New South Wales Heritage Register
- Official name: Bird In The Hand Inn (former); Bird In The Hand Inn
- Type: state heritage (built)
- Designated: 2 April 1999
- Reference no.: 373
- Type: Inn/Tavern
- Category: Commercial

= Bird In The Hand Inn =

Bird In The Hand Inn is a heritage-listed inn at 87 Eldon Street, Pitt Town, New South Wales, an outer suburb of Sydney Australia. It is also known as the Maid of Australia Inn, It was added to the New South Wales State Heritage Register on 2 April 1999.

== History ==

The original Bird in Hand Inn was built opposite the current location in Bathurst Street in 1825. It was originally known as the Bird in the Hand, with Daniel Smallwood as the first licensee. George Buckridge took over the license soon after but following his death in 1843, the license went to Elizabeth. The 1827 and later 1841 detailed surveys of Pitt Town show the present site of the inn as vacant land, evidencing that the present building was constructed sometime after 1841 and likely in the late 1840s. Buckridge was succeeded by Richard Mawson in the 1850s. Mawson renamed the inn the Maid of Australia in the same era. It retained the Maid of Australia name until its closure in 1896 when it became a general store. It was restored in 1986 and by 1987, works were complete.

It reopened as a hotel under its original name that same year. Most recently, a gaming room was added to the eastern end of the hotel in 2020.

==Description==

The Bird in Hand Inn is a very important Colonial Georgian inn prominently located in the centre of the village at Pitt Town. It is a two-storey four bay sandstock brick building with one angled corner wall, having a distinctive steeply pitched hipped iron roof. The walls of the inn are rendered and coursed in ashlar. The front wall of the inn has been extended in each direction as a single storey parapet. A seven bay skillion verandah runs the full length of the facade and along parapet side walls, timber posts rest on a flagstone floor. Replacement ground floor windows match the original upper storey windows. A two-storey wing, mimicking the scale and form of the original is located to the rear (northeast) of the original block and connected two it by a narrower two storey link.

The building was restored throughout in the late 1980s, with obtrusive accretions removed and a large two-storey addition with beer garden and skillion verandah. The Pitt Town Village shopping complex is located adjacent: this is a Georgian-styled part single and part two-storey commercial development which is in keeping with the architectural language of the original inn.

==Significance==

The Bird in Hand Inn is of high historical significance as the earliest inn in Pitt Town. The inn is important for its association with Daniel Smallwood, a prominent pioneer of the town, who built the inn in 1825 and operated it until 1840.
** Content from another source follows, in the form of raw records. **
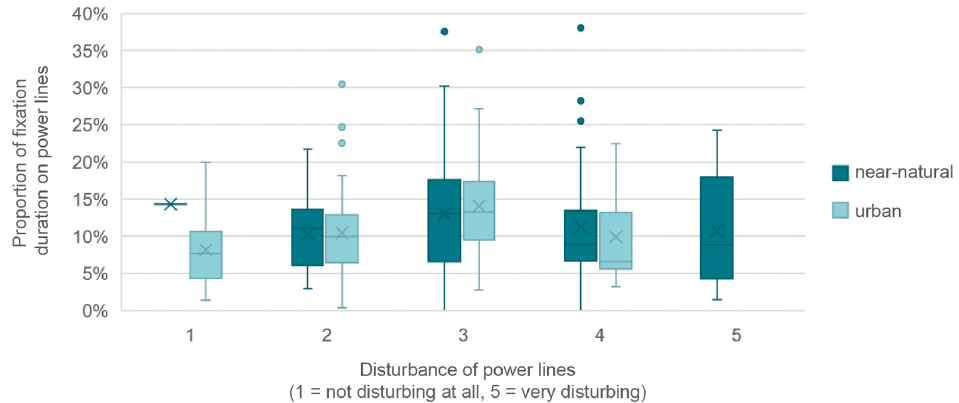
Figure 8. Proportion of the fixation duration on power lines during guided perception correlated with the rating of the disturbance of power lines for near-natural and urban landscape types.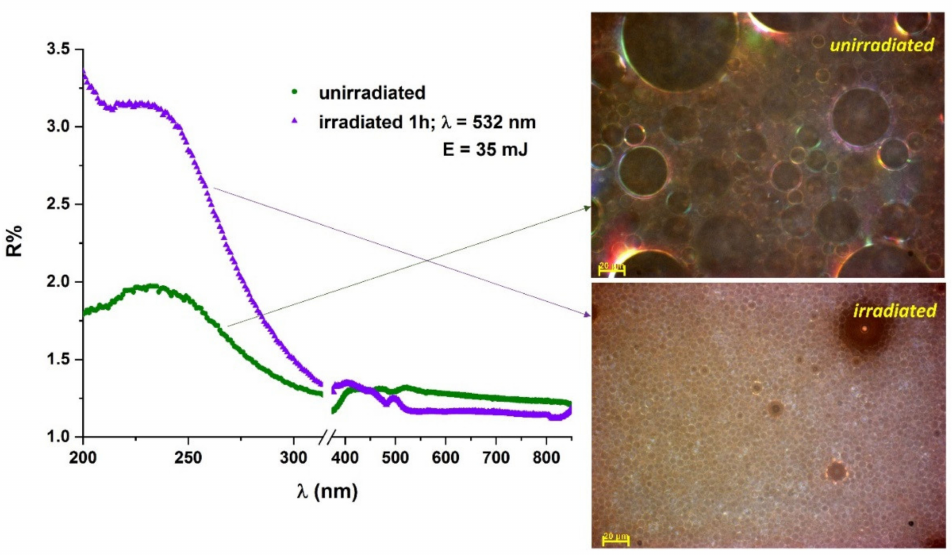
Figure 6. UV-Vis absorbance spectra of vitamin A and STS 10% emulsion, 1:1 ratio, before and after exposure to laser radiation. Optical microscopy images (reflected light-DIC mode, 50X magnification) of the same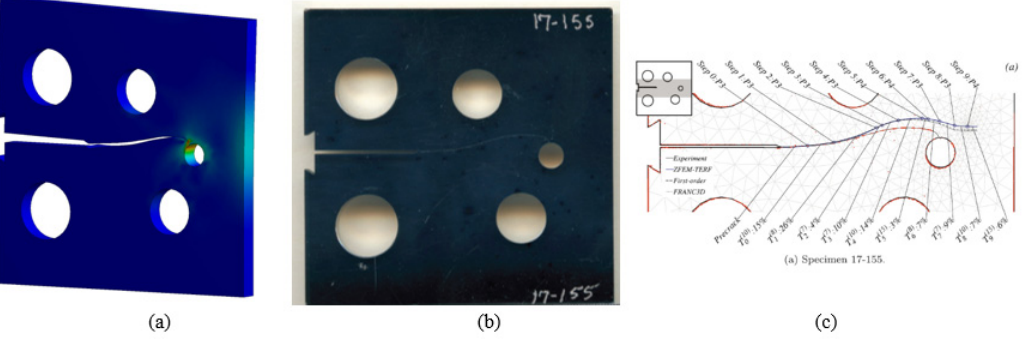
Figure 6. Specimen 3, crack propagation path ( a ) ANSYS results, ( b ) experimental results [46], and ( c ) numerical results [47].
It is an important surviving example of a Georgian Colonial inn. While there are similar buildings surviving such as 265 George Street and the former Bell Inn, this style of building is becoming increasingly rare.

The location of the Bird in Hand at the centre of the village of Pitt Town and on the prominent corner of Bathurst Street and Eldon Street makes it an important landmark in the village. Its steeply pitched roof makes it a landmark in the approach to the town. Its importance has been underlined by the construction of the commercial precinct of the village adjacent.

The importance of the inn as a centre for social activity in the town has been continued in the recent years by its reuse as part of the commercial centre of the village.

As the oldest inn in Pitt Town, the former Bird in Hand clearly has some archaeological potential.

== Heritage listing ==
Bird In The Hand Inn was listed on the former Register of the National Estate on 14 May 1991 and on the New South Wales State Heritage Register on 2 April 1999.